Based on his public statements, Mr. Giuliani does not share all of their views and parts company with traditional neoconservative thinking in some respects. But their presence has reassured some conservatives who have expressed doubts about Mr. Giuliani's positions on issues like abortion and gun control, and underscored his efforts to cast himself as a tough-minded potential commander in chief.
And while Mr. Giuliani, like other New York mayors, liked to be seen as conducting his own brand of foreign policy from City Hall, he had little direct exposure to many of the specific issues the next president will confront and is still meeting for the first time with some of his advisers to develop detailed positions on particular subjects.
Mr. Giuliani has taken an aggressive position on Iran's efforts to build a nuclear program, saying last month it was a "promise" that as president he would take military action to keep the Iranians from developing a nuclear weapon.
Warnings like that one and his reliance on advisers like Mr. Podhoretz, who wrote an article in June for Commentary magazine called "The Case for Bombing Iran," have raised concerns among some Democrats.
Mr. Podhoretz said in an interview published Wednesday in The New York Observer that he recently met with Mr. Giuliani to discuss his new book, in which he advocates bombing Iran as part of a larger struggle against "Islamofascism," and "there is very little difference in how he sees the war and I see it."...
The MRC's Brad Wilmouth corrected the closed-captioning against the video to provide this transcript of the October 25 NBC Nightly News story:
BRIAN WILLIAMS: All of this brings us to the campaign trail, and a look tonight at the still developing foreign policy of the leading Republican in the race, Rudy Giuliani. Like others in his party, Giuliani talks tough on Iran and tough on terror, he mentions 9/11 constantly, but it's the people guiding Giuliani in his foreign policy message who are drawing some attention as we hear tonight from NBC's Ron Allen.

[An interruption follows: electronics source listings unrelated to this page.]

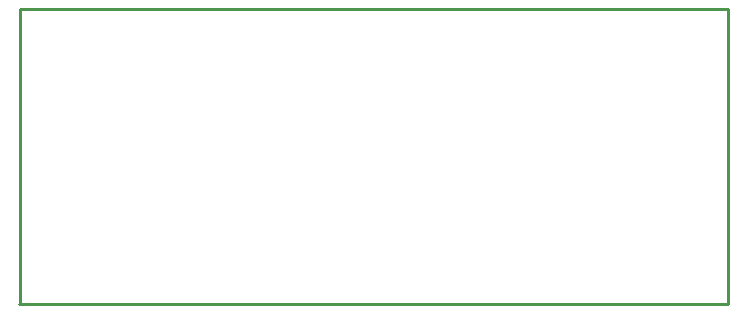
<source format=gko>
G04*
G04 #@! TF.GenerationSoftware,Altium Limited,Altium Designer,22.10.1 (41)*
G04*
G04 Layer_Color=16711935*
%FSLAX44Y44*%
%MOMM*%
G71*
G04*
G04 #@! TF.SameCoordinates,B602C00A-04D7-4507-9B25-3B951254DDD7*
G04*
G04*
G04 #@! TF.FilePolarity,Positive*
G04*
G01*
G75*
%ADD10C,0.2540*%
D10*
X700000Y400D02*
Y249763D01*
X100000Y0D02*
Y250000D01*
X700000D01*
X99696Y-0D02*
X700000Y0D01*
M02*

</source>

RON ALLEN: On the campaign trail, New York's former Mayor takes a hard line when it comes to facing America's adversaries like Iran.

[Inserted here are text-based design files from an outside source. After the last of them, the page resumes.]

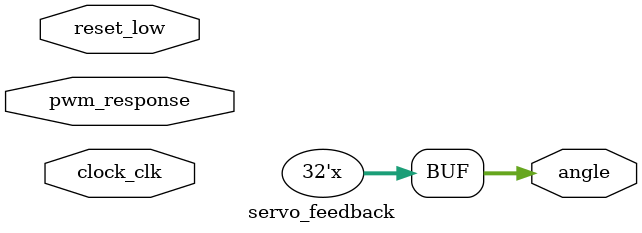
<source format=v>
module servo_feedback(input clock_clk, input reset_low, input pwm_response, output reg [31:0] angle);
	reg [31:0] count;
	
	// Total pulse width
	//localparam totalTime = 10;
	
	// Handle resets and increase count on positive clock edges
	always @(clock_clk or reset_low) begin
		if (reset_low == 0) begin
			count <= 0;
		end
		else if (clock_clk == 1 & pwm_response == 1) begin
			if (pwm_response == 1) begin
				count <= count + 1;
			end
			else begin
				if (count > 0) begin
					angle <= count;
				end
				count <= 0;
			end
		end
	end
	
endmodule
</source>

RUDOLPH GIULIANI, OCTOBER 16: If I'm President of the United States, I guarantee you we will never find out what they will do if they get nuclear weapons because they're not going to get nuclear weapons.
ALLEN: Among the Republican hopefuls, it is Rudy Giuliani who has most closely surrounded himself with so-called neoconservative foreign policy thinkers, many from the Bush-Cheney administration. This morning's New York Times lists advisors who have called for profiling Muslims at airports, another who favors ending the U.S. ban on carrying out assassinations, and the author of "The Case for Bombing Iran," in Commentary magazine, his comments posted online.
NORMAN PODHORETZ, COMMENTARY MAGAZINE: All the other available options have proved to be sterile.
ALLEN: It was the neoconservative voices in the Bush administration that most forcefully made the case for invading Iraq, a decision even some conservative Republicans say was a disaster.
PAT BUCHANAN, CONSERVATIVE COMMENTATOR: If these people, the neoconservatives, are Rudy Giuliani's foreign policy team, a vote for Rudy is tantamount to a vote for permanent war.
ALLEN: Giuliani's supporters insist it is a policy that projects strength, a conservative approach that analysts say also may help blunt criticism of his not very conservative views on social issues like abortion. Giuliani's chief foreign policy advisor says he listens to a wide range of ideas, and dismisses the accusation that neoconservative voices are louder than any others.
CHARLES HILL, Giuliani Foreign Policy Advisor: Mayor Giuliani has his own foreign policy. He doesn't listen to people other than those who can possibly contribute to his own view of the world.
ALLEN: Critics worry the advice he's getting will lead to conflicts, while the Mayor insists he knows how to keep America safe. Ron Allen, NBC News, New York.